PASSAGE TO READ:
Typical live weights by region, species, system, and cohort.

Usage

gleam_animal_weights

Format

A tibble with region, species, system, cohort, weight_kg.

Source

MacLeod et al. (2018) GLEAM 3.0.

Examples

gleam_animal_weights

Nitrogen parameters for crop residues of feed materials.

Description

Nitrogen content of above- and below-ground residues and root-to-shoot ratios for feed materials.

Usage

gleam_crop_residue_nitrogen

Format

A tibble with columns:

material_number

Sequential material identifier.

material

Feed material code.

n_ag

Nitrogen content of above-ground residues.

rbg_bio

Ratio of below-ground residues to above-ground biomass.

n_bg

Nitrogen content of below-ground residues.

species_group

"ruminant" or "monogastric".

Source

MacLeod et al. (2018) GLEAM 3.0 Supplement S1, Tables S.6.7 and S.6.8.

Examples

gleam_crop_residue_nitrogen

GLEAM crop residue parameters.

Description

Dry matter content and parameters for calculating crop residue yield by crop type.

Usage

gleam_crop_residue_params

Format

A tibble with columns:

crop

Crop name.

dry_matter_pct

Dry matter content (percent).

slope

Slope for residue yield calculation.

intercept

Intercept for residue yield calculation.

Source

MacLeod et al. (2018) GLEAM 3.0 Supplement S1, Table S.3.1. doi:10.1088/1748-9326/aad4d8

Examples

gleam_crop_residue_params

GLEAM dressing percentages.

Description

Carcass weight as percentage of live weight by species, production system, cohort, and GLEAM region. Includes country-specific overrides for industrial pig systems in Western Europe.

Usage

gleam_dressing_percentages

Format

A tibble with columns:

species

Animal species (Cattle, Buffaloes, Sheep, Goats, Pigs, Chicken).

production_system

Production system (Dairy, Beef, Backyard, Intermediate, Industrial, Layers, Broilers). NA for species without system breakdown.

cohort

Cohort (e.g. Adult and replacement female). NA for species without cohort breakdown.

country

Country name for country-specific values. NA for regional values.

gleam_region

GLEAM region abbreviation (NA, RUS, WE, EE, NENA, ESEA, OCE, SA, LAC, SSA).

dressing_percent

Dressing percentage.

[Human pose images with coordinates]
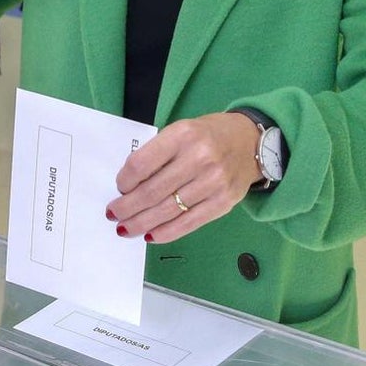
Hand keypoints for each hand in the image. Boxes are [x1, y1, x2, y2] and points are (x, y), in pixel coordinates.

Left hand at [106, 113, 262, 243]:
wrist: (251, 142)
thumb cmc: (208, 135)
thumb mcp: (181, 130)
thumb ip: (159, 153)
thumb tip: (130, 186)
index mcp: (183, 134)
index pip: (143, 163)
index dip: (125, 181)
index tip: (118, 188)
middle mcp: (199, 158)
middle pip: (152, 191)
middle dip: (127, 207)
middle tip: (113, 214)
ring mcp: (214, 182)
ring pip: (167, 210)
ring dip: (141, 223)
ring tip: (126, 228)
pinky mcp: (224, 203)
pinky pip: (188, 223)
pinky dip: (166, 232)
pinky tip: (151, 235)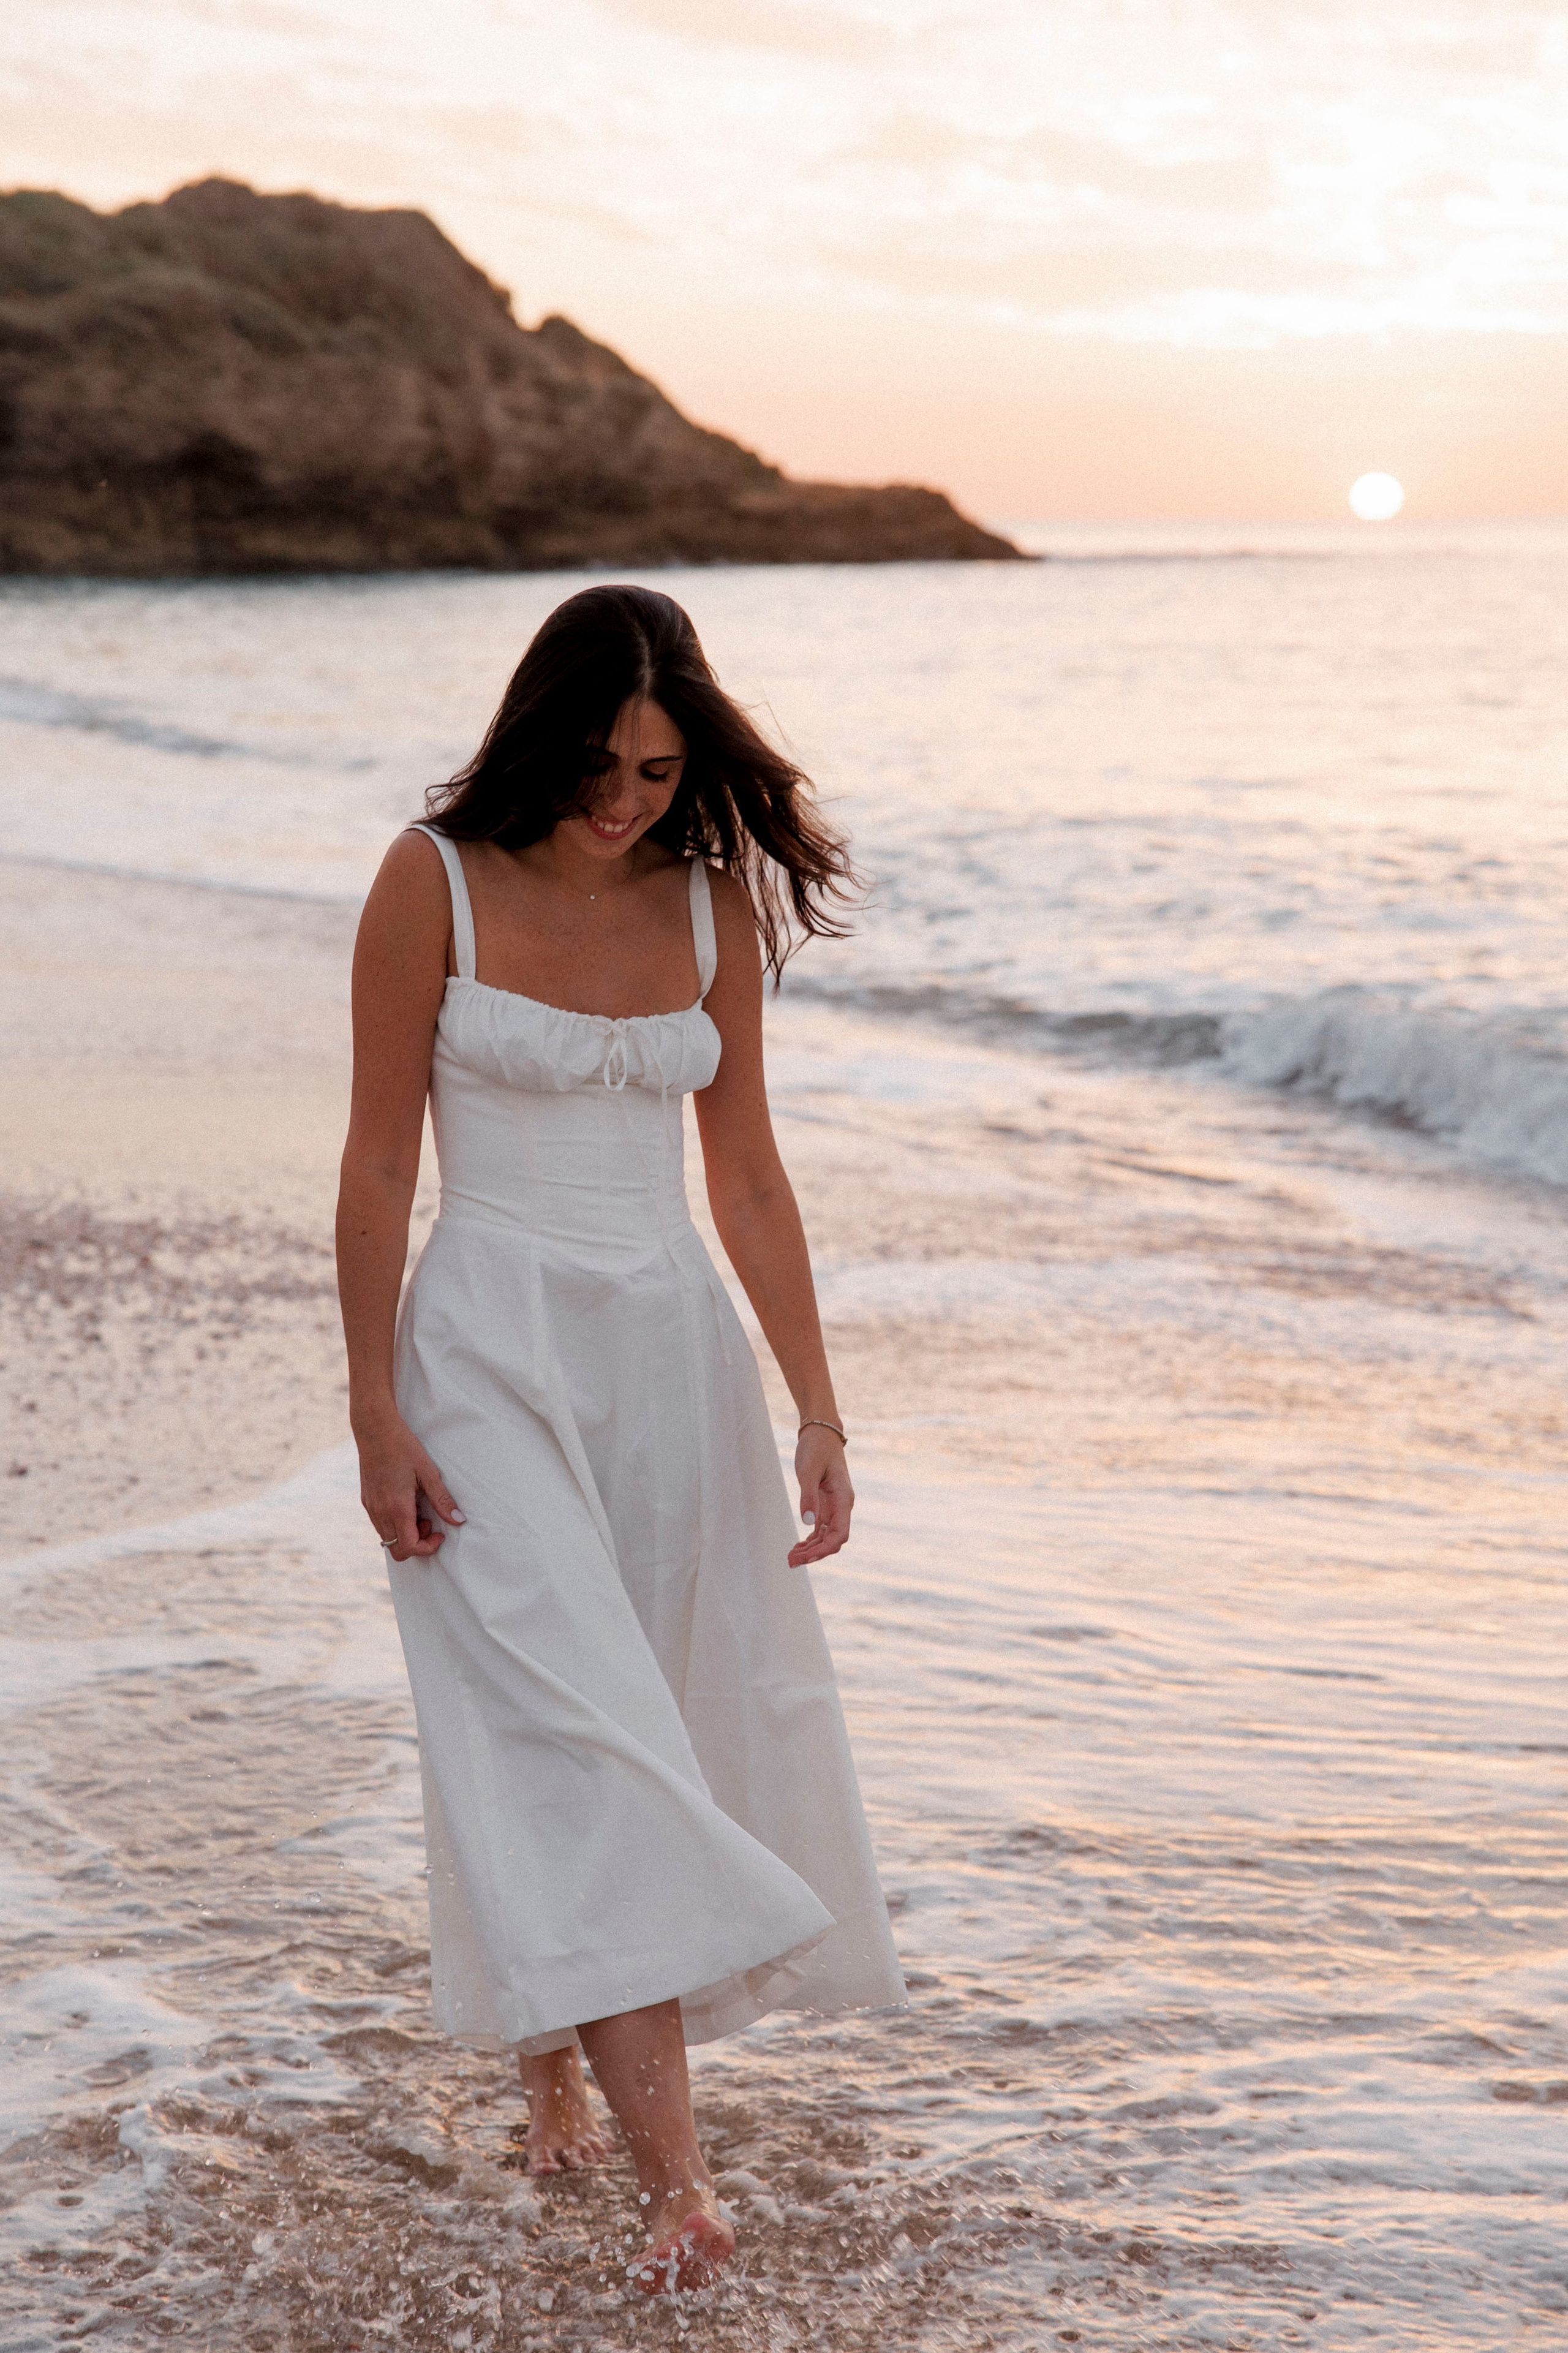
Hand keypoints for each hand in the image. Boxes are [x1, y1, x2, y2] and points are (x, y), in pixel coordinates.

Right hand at [356, 1415, 463, 1560]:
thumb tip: (458, 1520)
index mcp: (397, 1507)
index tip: (440, 1532)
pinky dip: (395, 1523)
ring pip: (387, 1538)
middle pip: (397, 1550)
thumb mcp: (428, 1472)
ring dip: (405, 1533)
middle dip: (416, 1543)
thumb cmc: (403, 1447)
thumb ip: (442, 1500)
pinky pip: (380, 1525)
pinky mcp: (366, 1501)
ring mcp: (371, 1508)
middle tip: (429, 1521)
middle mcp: (380, 1512)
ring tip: (419, 1508)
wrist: (375, 1429)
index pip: (409, 1547)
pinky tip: (406, 1502)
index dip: (427, 1547)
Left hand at [789, 1424, 851, 1565]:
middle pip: (832, 1540)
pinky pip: (819, 1529)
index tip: (806, 1557)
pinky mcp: (825, 1504)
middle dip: (814, 1554)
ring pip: (825, 1537)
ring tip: (791, 1558)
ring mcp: (834, 1507)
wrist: (821, 1433)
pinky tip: (797, 1547)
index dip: (825, 1549)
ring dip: (810, 1550)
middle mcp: (841, 1506)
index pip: (840, 1534)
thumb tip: (807, 1522)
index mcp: (844, 1499)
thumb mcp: (809, 1470)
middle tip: (791, 1562)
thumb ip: (808, 1496)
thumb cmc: (816, 1448)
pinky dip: (809, 1540)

AIM OF THE EXERCISE:
Answer the following from the dataset documentation:
(a) What two values does the species_group column of the crop residue nitrogen dataset take?
(b) Which tables of GLEAM 3.0 Supplement S1 are cited as the source for the crop residue nitrogen parameters?
(c) For which systems does the dressing percentages dataset include country-specific overrides?

EXPECTED ANSWER:
(a) "ruminant" or "monogastric".
(b) Tables S.6.7 and S.6.8.
(c) Industrial pig systems in Western Europe.